The development of rapid, highly sensitive, and versatile detection method for viral pathogens is of critical importance in clinical diagnosis, food safety, and biodefense [1]. Virus isolation in tissue culture, nucleic acid probe-based methods (PCR, LCR), and immunological approaches are the most common techniques available in laboratories for virus detection and identification [2]. The culturing method is usually laborious and time consuming, that may require several weeks to perform. The utility of PCR assays which employ amplification is generally limited by the occurrence of false-positive results and the requirement of trained operators or expensive equipment. Enzyme-linked immunosorbent assay (ELISA) combines the specificity of antibodies with high catalytic activity of enzymes to provide highly selective, quantitative and reproducible results on the mirowell plate-based platform. However, limited by the low sensitivity, most conventional ELISA systems fail to monitor the pathogens at an early infection stage when their concentrations are generally very low. In addition, conventional ELISA usually require large volumes in each assay and take a long time for incubation and blocking steps [3].
Magnetic particles, which are generally considered to be biologically and chemically inert, have been widely used as a powerful tool for a wide range of biomedical and bioanalytical applications [4]. On one hand, magnetic nanoparticles (MNPs) have been demonstrated to possess an intrinsic enzyme mimetic activity similar to that of the natural peroxidases, which can be further used to construct highly sensitive and selective sensors for metal ions [5], glucose [6], proteins [7], and DNA [8] through their catalytic oxidation of various substrates. On the other hand, the superparamagnetic property of magenetic beads (MBs), which can be magnetically controlled with an external magnetic field and immediately redispersed with the removing of magnet, offer a great potential for numerous biomedical applications, such as cell separation [9], automated DNA/RNA extraction [10], gene targeting [11], and drug delivery [12]. Moreover, when coated with, for example, an antibody, they can act as ideal solid supports in immunoassays because of their biocompatibility, stability, and easy surface modification, allowing a straightforward method to capture target analytes of interest from large volume samples without pre-enrichment or purification steps. Meanwhile, MBs possess large surface-to-volume ratio that can provide a comparably large numbers of binding sites for immunoreactions and offer higher interaction efficiency between the samples and reagents, resulting in faster assay kinetics and a lower detection limit [13]. In addition, immunoassay using MBs as the separation tool enable the detection to proceed in the aqueous solution, eliminating multiple washing steps and reducing the consumption of samples and reagents, which in turn minimizes the analysis cost, time and complexity. Taken together, MBs have emerged as a unique alternative substrate for the fabrication of novel immunoassays.
Furthermore, to improve the detection sensitivity of ELISA, incorporation of an additional signal amplification strategy is necessary. Up until now, some successful signal amplification systems utilizing enzymatic biocatalytic precipitation techniques or nanomaterials including liposomes and nanoparticles to load a large amount of tags have been proposed [14, 15, 16, 17]. Among these strategies, the nanoparticle-based amplification has received a great deal of interest and caused a significant impact in immunoassay. In particular, gold nanoparticles (AuNPs) are very attractive materials for signal amplification in immunoassay due to their unique properties, such as good biological compatibility, high loading capacity, and stability [18]. Ambrosi et al. have fabricated an enhanced ELISA for the analysis of CA15–3 antigen using AuNPs as carriers of the signaling antibody anti-CA15–3-HRP (horseradish peroxidase) [19]. Though the assay holds higher sensitivity and shorter assay time when compared to conventional ELISA procedures, it suffers from complicated and expensive conjugation process of preparing HRP-linked antibodies.
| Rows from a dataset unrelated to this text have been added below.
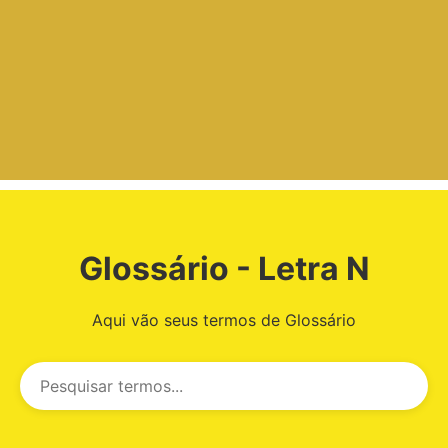
Glossário - Letra N
Aqui vão seus termos de Glossário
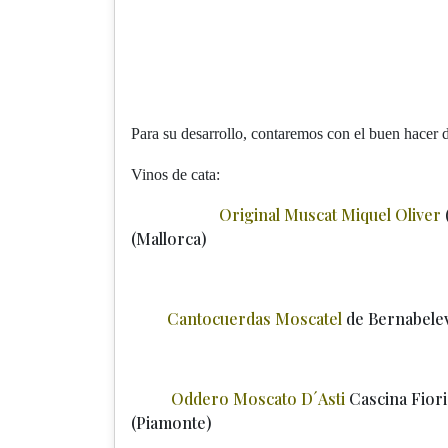
Para su desarrollo, contaremos con el buen hacer d
Vinos de cata:
Original Muscat Miquel Oliver
(Mallorca)
Cantocuerdas Moscatel
de Bernab
Oddero Moscato D´Asti
Cascina
(Piamonte)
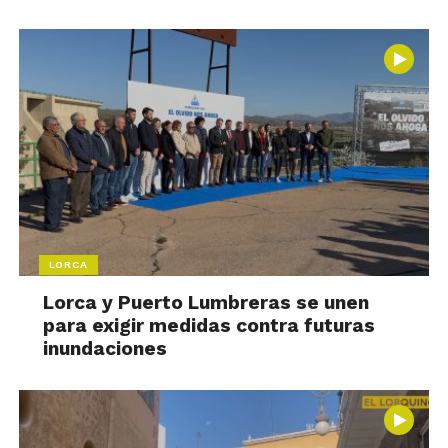
LORCA
Lorca y Puerto Lumbreras se unen
para exigir medidas contra futuras
inundaciones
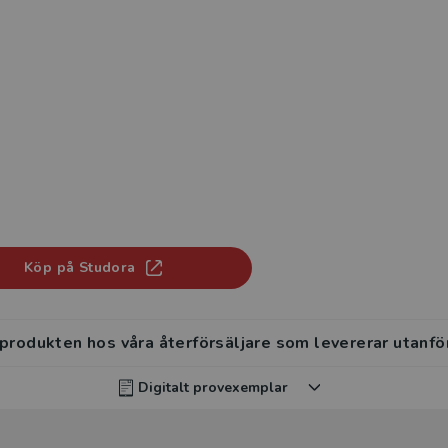
Köp på Studora
 produkten hos våra återförsäljare som levererar utanfö
Digitalt provexemplar
rvisar kan beställa ett kostnadsfritt digitalt provexemp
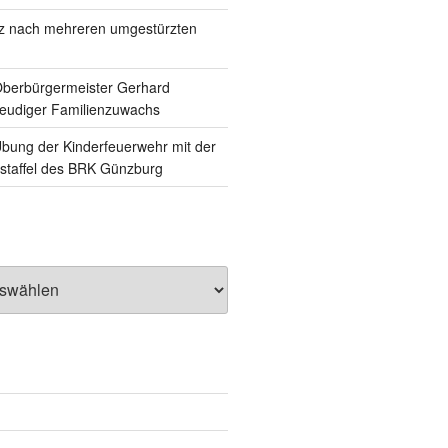
tz nach mehreren umgestürzten
Oberbürgermeister Gerhard
reudiger Familienzuwachs
ung der Kinderfeuerwehr mit der
staffel des BRK Günzburg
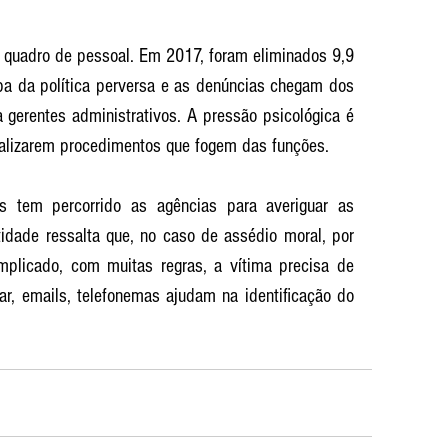
quadro de pessoal. Em 2017, foram eliminados 9,9 
pa da política perversa e as denúncias chegam dos 
 gerentes administrativos. A pressão psicológica é 
ealizarem procedimentos que fogem das funções.
s tem percorrido as agências para averiguar as 
idade ressalta que, no caso de assédio moral, por 
plicado, com muitas regras, a vítima precisa de 
, emails, telefonemas ajudam na identificação do 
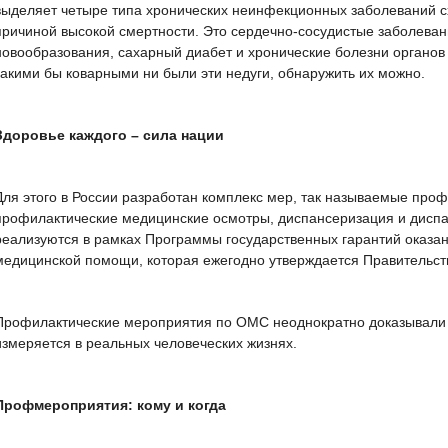
выделяет четыре типа хронических неинфекционных заболеваний с
причиной высокой смертности. Это сердечно-сосудистые заболеван
новообразования, сахарный диабет и хронические болезни органов 
какими бы коварными ни были эти недуги, обнаружить их можно.
Здоровье каждого – сила нации
Для этого в России разработан комплекс мер, так называемые проф
профилактические медицинские осмотры, диспансеризация и дисп
реализуются в рамках Программы государственных гарантий оказа
медицинской помощи, которая ежегодно утверждается Правительст
Профилактические мероприятия по ОМС неоднократно доказывали
измеряется в реальных человеческих жизнях.
Профмероприятия: кому и когда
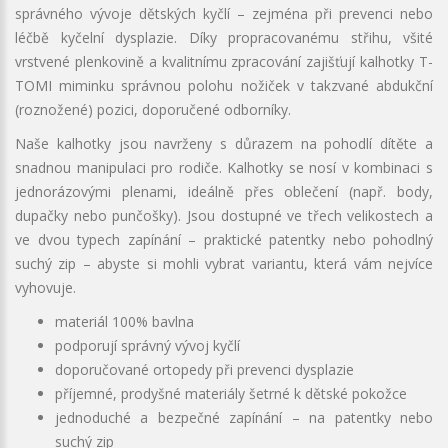
správného vývoje dětských kyčlí – zejména při prevenci nebo
léčbě kyčelní dysplazie. Díky propracovanému střihu, všité
vrstvené plenkovině a kvalitnímu zpracování zajišťují kalhotky T-
TOMI miminku správnou polohu nožiček v takzvané abdukční
(roznožené) pozici, doporučené odborníky.
Naše kalhotky jsou navrženy s důrazem na pohodlí dítěte a
snadnou manipulaci pro rodiče. Kalhotky se nosí v kombinaci s
jednorázovými plenami, ideálně přes oblečení (např. body,
dupačky nebo punčošky). Jsou dostupné ve třech velikostech a
ve dvou typech zapínání – praktické patentky nebo pohodlný
suchý zip – abyste si mohli vybrat variantu, která vám nejvíce
vyhovuje.
materiál 100% bavlna
podporují správný vývoj kyčlí
doporučované ortopedy při prevenci dysplazie
příjemné, prodyšné materiály šetrné k dětské pokožce
jednoduché a bezpečné zapínání – na patentky nebo
suchý zip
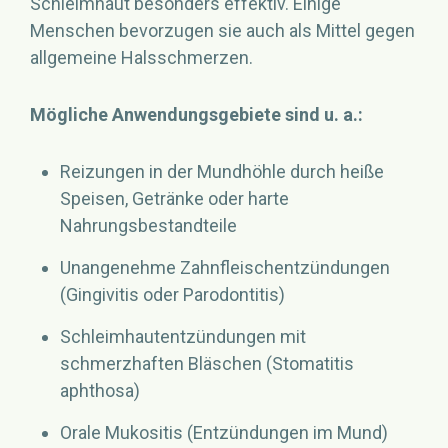
Schleimhaut besonders effektiv. Einige
Menschen bevorzugen sie auch als Mittel gegen
allgemeine Halsschmerzen.
Mögliche Anwendungsgebiete sind u. a.:
Reizungen in der Mundhöhle durch heiße
Speisen, Getränke oder harte
Nahrungsbestandteile
Unangenehme Zahnfleischentzündungen
(Gingivitis oder Parodontitis)
Schleimhautentzündungen mit
schmerzhaften Bläschen (Stomatitis
aphthosa)
Orale Mukositis (Entzündungen im Mund)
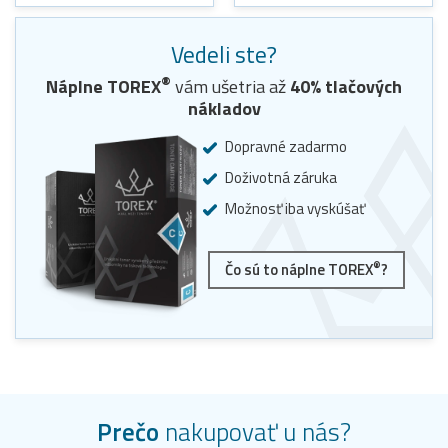
Vedeli ste?
®
Náplne
TOREX
vám ušetria až
40
% tlačových
nákladov
Dopravné zadarmo
Doživotná záruka
Možnosť iba vyskúšať
®
Čo sú to náplne TOREX
?
Prečo
nakupovať u nás?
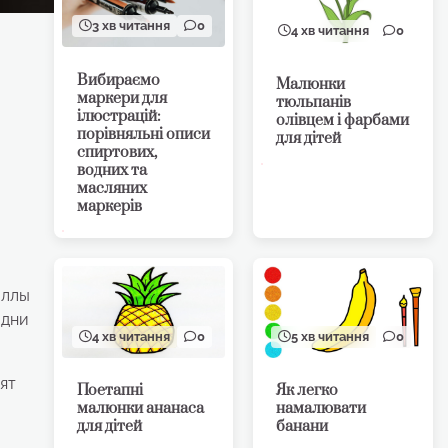
3 хв читання
0
4 хв читання
0
Вибираємо
Малюнки
маркери для
тюльпанів
ілюстрацій:
олівцем і фарбами
порівняльні описи
для дітей
спиртових,
водних та
масляних
маркерів
оллы
 дни
4 хв читання
0
5 хв читання
0
ят
Поетапні
Як легко
малюнки ананаса
намалювати
для дітей
банани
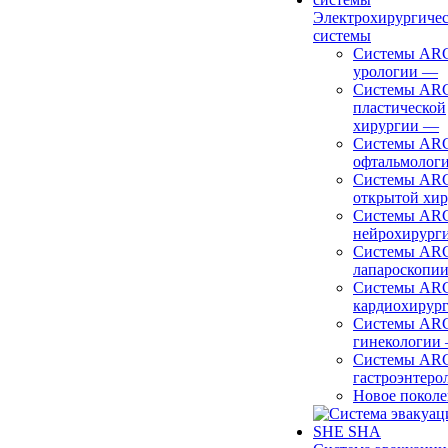
Электрохирургиче
системы
Системы ARC
урологии
—
Системы ARC
пластической
хирургии
—
Системы ARC
офтальмолог
Системы ARC
открытой хи
Системы ARC
нейрохирург
Системы ARC
лапароскопи
Системы ARC
кардиохирур
Системы ARC
гинекологии
Системы ARC
гастроэнтеро
Новое покол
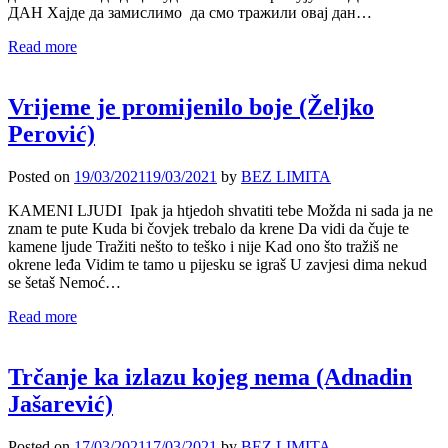
ДАН Хајде да замислимо да смо тражили овај дан…
Read more
Vrijeme je promijenilo boje (Željko
Perović)
Posted on
19/03/2021
19/03/2021
by
BEZ LIMITA
KAMENI LJUDI Ipak ja htjedoh shvatiti tebe Možda ni sada ja ne
znam te pute Kuda bi čovjek trebalo da krene Da vidi da čuje te
kamene ljude Tražiti nešto to teško i nije Kad ono što tražiš ne
okrene leđa Vidim te tamo u pijesku se igraš U zavjesi dima nekud
se šetaš Nemoć…
Read more
Trčanje ka izlazu kojeg nema (Adnadin
Jašarević)
Posted on
17/03/2021
17/03/2021
by
BEZ LIMITA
Lin et al. further increased HRP loading amount and thus reduced the detection limit and cost greatly by employing a combination of AuNPs and graphene oxide sheets as carriers [20]. However, this approach often requires multiple labels and multicycle operations for introducing nanoconjugates, resulting in the complicated, laborious, and time-consuming procedure.
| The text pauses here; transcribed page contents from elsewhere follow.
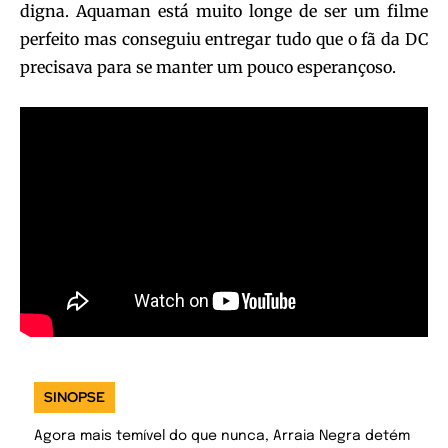
digna. Aquaman está muito longe de ser um filme
perfeito mas conseguiu entregar tudo que o fã da DC
precisava para se manter um pouco esperançoso.
SINOPSE
Agora mais temível do que nunca, Arraia Negra detém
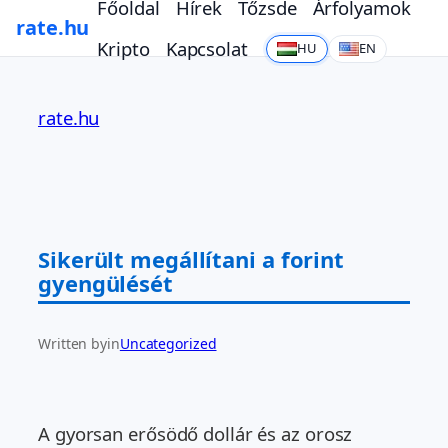
Főoldal
Hírek
Tőzsde
Árfolyamok
rate.hu
Kripto
Kapcsolat
HU
EN
Ugrás
a
rate.hu
tartalomhoz
Sikerült megállítani a forint
gyengülését
Written by
in
Uncategorized
A gyorsan erősödő dollár és az orosz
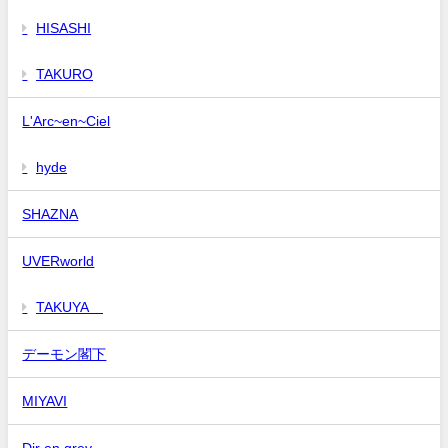
HISASHI
TAKURO
L'Arc~en~Ciel
hyde
SHAZNA
UVERworld
TAKUYA∞
デーモン閣下
MIYAVI
Dir en grey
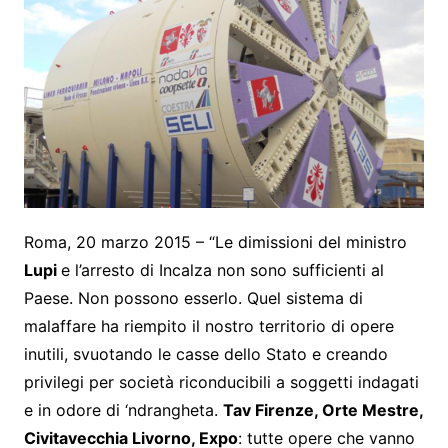
Roma, 20 marzo 2015 – “Le dimissioni del ministro
Lupi
e l’arresto di Incalza non sono sufficienti al
Paese. Non possono esserlo. Quel sistema di
malaffare ha riempito il nostro territorio di opere
inutili, svuotando le casse dello Stato e creando
privilegi per società riconducibili a soggetti indagati
e in odore di ‘ndrangheta.
Tav Firenze, Orte Mestre,
Civitavecchia Livorno, Expo
: tutte opere che vanno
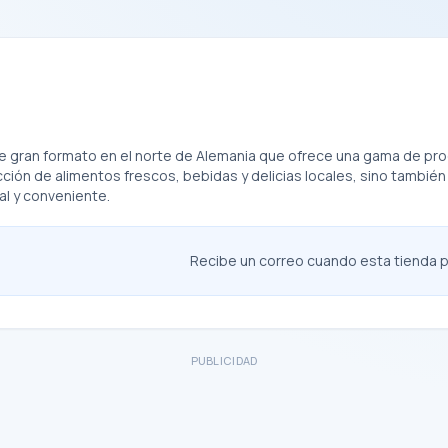
gran formato en el norte de Alemania que ofrece una gama de produ
ón de alimentos frescos, bebidas y delicias locales, sino también ro
al y conveniente.
Recibe un correo cuando esta tienda pu
PUBLICIDAD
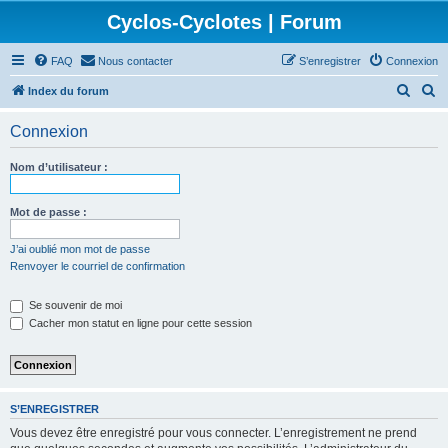
Cyclos-Cyclotes | Forum
FAQ
Nous contacter
S’enregistrer
Connexion
R
R
Index du forum
e
e
Connexion
c
c
h
h
Nom d’utilisateur :
e
e
r
r
Mot de passe :
c
c
J’ai oublié mon mot de passe
h
h
Renvoyer le courriel de confirmation
e
e
Se souvenir de moi
r
r
Cacher mon statut en ligne pour cette session
S’ENREGISTRER
Vous devez être enregistré pour vous connecter. L’enregistrement ne prend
The work herein employs MBs as solid support and AuNPs as carrier to construct an enhanced immunoassay for the rapid, low-level detection of respiratory syncytial virus (RSV), which acts as a model target of pathogenic viruses. RSV, a single-stranded RNA virus of the paramyxocirus family, not only mediates serious lower respiratory tract illness in infants and toddlers which causes repeat infections throughout life, but also acts as a significant pathogen of the elderly and immune compromised patients [21]. Therefore, rapid, specific, and sensitive diagnosis of RSV is important to public-health monitoring.